While I had fallen out of the practice of smoking under Malcolm and Kaylee’s roof, I found myself reaching for the pack I still carried in my pocket. Lighting the end, I grimaced at the first few puffs, noting I would have to buy a fresher pack if I wished to indulge the habit again. Nodding, I motioned for him to continue.
Robin sighed and lapsed briefly into thought. “Our history states he had somehow set upon the path toward immortality,” he said. “And such a concept isn’t hard to grasp, really. Sorcerers are imbued with great power, but they are mortal. Our dark father desired immortality and thus is where his magic became twisted, his mind perverted by the dark gift. Raulin converted other sorcerers like mad. They built up enough power to nearly decimate the natural order. As a result, we were once hunted nearly to our extinction by what became the Order.”

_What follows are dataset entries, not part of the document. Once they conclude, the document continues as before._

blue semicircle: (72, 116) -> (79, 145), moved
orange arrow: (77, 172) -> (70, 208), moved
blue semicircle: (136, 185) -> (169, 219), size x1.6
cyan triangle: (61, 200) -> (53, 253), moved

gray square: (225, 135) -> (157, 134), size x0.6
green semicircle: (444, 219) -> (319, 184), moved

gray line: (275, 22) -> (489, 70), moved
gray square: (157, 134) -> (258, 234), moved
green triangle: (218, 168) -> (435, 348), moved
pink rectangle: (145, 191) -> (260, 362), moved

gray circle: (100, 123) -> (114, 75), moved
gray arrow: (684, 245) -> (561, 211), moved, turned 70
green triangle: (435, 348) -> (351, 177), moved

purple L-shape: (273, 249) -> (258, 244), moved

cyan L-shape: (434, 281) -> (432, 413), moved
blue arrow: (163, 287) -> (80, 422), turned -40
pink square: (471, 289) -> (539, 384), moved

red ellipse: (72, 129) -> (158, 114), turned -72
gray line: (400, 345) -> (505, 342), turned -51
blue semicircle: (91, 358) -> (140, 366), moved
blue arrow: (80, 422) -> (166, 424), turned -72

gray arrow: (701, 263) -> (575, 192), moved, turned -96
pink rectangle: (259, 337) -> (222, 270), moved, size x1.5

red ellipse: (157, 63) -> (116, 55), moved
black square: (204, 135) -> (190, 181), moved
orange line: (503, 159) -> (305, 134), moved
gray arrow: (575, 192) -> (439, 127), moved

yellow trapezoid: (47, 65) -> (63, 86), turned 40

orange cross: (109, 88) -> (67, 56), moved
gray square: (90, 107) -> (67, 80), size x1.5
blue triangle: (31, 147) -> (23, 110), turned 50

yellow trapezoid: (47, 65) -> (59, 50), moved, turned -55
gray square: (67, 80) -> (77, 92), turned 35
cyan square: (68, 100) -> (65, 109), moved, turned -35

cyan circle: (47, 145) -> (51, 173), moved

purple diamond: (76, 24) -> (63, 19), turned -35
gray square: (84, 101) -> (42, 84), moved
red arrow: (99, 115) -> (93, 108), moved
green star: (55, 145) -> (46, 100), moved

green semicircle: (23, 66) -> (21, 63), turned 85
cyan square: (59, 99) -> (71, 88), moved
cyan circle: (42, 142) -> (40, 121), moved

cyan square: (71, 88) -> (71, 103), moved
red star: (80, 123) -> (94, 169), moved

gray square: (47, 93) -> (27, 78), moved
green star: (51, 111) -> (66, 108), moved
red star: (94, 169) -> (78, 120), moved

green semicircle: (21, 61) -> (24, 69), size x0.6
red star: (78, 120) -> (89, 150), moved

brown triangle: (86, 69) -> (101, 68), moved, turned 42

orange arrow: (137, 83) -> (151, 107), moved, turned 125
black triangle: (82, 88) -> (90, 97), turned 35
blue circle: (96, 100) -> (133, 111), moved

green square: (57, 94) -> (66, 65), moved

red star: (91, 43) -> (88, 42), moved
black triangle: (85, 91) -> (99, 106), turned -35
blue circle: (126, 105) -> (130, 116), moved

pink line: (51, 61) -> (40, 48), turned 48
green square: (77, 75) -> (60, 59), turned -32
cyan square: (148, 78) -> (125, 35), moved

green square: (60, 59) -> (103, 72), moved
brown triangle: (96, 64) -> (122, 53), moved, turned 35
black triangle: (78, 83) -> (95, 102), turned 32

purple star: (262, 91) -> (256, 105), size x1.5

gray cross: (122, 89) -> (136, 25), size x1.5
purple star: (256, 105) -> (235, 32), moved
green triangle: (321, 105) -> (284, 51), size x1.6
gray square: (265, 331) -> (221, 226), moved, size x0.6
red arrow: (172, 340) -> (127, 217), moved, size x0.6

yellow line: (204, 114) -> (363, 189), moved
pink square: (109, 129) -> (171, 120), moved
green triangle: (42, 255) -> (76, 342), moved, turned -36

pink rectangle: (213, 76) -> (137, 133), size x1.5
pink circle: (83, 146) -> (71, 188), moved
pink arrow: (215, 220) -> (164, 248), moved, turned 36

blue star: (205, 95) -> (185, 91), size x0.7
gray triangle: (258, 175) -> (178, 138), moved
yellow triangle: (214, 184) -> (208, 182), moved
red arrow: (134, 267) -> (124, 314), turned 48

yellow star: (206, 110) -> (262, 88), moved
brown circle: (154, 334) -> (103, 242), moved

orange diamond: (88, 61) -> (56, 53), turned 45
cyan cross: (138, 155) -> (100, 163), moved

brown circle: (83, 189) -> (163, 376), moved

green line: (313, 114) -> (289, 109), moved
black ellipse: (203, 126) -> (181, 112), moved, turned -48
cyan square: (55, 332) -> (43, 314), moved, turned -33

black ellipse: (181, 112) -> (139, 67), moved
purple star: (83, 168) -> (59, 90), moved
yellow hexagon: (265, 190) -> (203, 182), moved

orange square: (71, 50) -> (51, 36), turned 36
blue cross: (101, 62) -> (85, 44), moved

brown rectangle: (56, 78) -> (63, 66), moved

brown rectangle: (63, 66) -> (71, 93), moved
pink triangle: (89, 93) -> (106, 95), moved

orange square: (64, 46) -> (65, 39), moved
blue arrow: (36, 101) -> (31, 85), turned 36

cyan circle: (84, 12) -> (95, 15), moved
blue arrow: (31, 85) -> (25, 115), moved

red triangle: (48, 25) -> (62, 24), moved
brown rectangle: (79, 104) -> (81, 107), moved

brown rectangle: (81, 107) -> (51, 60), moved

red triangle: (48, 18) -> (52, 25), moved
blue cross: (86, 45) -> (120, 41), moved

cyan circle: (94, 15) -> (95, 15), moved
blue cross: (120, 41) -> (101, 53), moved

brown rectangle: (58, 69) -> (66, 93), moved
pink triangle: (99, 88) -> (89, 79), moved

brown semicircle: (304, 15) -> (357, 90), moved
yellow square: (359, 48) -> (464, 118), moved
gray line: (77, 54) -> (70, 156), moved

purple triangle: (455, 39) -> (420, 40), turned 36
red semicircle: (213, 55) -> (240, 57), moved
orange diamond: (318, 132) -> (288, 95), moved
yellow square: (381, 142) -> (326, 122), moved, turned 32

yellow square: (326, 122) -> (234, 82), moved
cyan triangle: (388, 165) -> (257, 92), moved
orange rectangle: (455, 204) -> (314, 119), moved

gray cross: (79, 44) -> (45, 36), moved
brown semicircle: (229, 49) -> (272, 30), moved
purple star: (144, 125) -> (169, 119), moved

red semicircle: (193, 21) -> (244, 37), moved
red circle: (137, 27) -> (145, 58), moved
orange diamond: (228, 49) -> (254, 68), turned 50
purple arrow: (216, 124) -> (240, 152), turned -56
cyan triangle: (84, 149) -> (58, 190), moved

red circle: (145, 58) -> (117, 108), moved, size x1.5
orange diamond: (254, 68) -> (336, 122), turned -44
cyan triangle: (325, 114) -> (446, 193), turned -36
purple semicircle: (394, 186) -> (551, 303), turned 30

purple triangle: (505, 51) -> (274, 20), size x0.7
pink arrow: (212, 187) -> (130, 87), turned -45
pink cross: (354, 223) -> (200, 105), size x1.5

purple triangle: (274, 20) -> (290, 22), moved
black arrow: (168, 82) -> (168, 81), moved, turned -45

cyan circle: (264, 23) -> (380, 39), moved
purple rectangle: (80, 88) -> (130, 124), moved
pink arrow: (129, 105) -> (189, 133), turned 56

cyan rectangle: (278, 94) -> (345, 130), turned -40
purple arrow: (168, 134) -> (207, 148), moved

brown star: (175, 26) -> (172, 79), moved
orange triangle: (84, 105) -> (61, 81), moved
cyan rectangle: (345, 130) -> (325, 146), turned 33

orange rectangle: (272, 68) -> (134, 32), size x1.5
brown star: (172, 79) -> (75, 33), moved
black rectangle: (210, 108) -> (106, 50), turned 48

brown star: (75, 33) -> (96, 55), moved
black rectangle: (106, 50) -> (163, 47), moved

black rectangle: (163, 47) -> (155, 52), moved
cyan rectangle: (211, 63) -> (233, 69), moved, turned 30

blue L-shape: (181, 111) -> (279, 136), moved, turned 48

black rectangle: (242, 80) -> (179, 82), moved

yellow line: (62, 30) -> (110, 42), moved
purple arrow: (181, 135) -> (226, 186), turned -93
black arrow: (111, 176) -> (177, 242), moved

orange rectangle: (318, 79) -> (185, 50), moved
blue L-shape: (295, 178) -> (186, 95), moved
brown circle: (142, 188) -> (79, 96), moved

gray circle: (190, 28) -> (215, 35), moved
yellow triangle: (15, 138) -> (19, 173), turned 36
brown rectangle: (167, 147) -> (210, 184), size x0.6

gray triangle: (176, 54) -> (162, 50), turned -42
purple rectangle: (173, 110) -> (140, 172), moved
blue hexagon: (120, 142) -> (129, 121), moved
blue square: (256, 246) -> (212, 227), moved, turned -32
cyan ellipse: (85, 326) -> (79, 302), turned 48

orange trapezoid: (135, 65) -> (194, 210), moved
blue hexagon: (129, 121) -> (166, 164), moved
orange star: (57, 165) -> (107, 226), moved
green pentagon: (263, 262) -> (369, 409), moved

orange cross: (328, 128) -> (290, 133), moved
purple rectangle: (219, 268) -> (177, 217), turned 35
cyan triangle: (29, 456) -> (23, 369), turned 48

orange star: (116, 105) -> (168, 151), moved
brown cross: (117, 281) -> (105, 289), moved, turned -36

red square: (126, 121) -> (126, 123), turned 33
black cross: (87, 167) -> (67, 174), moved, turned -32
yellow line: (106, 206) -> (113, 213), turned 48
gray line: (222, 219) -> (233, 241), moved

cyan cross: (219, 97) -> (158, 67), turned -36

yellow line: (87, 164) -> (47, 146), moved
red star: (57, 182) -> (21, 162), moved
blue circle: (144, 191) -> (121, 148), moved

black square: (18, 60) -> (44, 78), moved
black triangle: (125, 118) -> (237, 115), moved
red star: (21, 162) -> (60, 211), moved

“Because this sorcerer made such a heavy handed vie for power?” I asked.
“I don’t know that dark magic allows for much else. Feed it once and it demands to be fed indefinitely. This is our curse. We all possess the ability to wield it, but wielding it costs us not just our lives, but our sanity. Our Mistress only dabbled and it filled her head full of paranoia. I hesitate to think of what she would have done after gaining control of the city with you by her side.”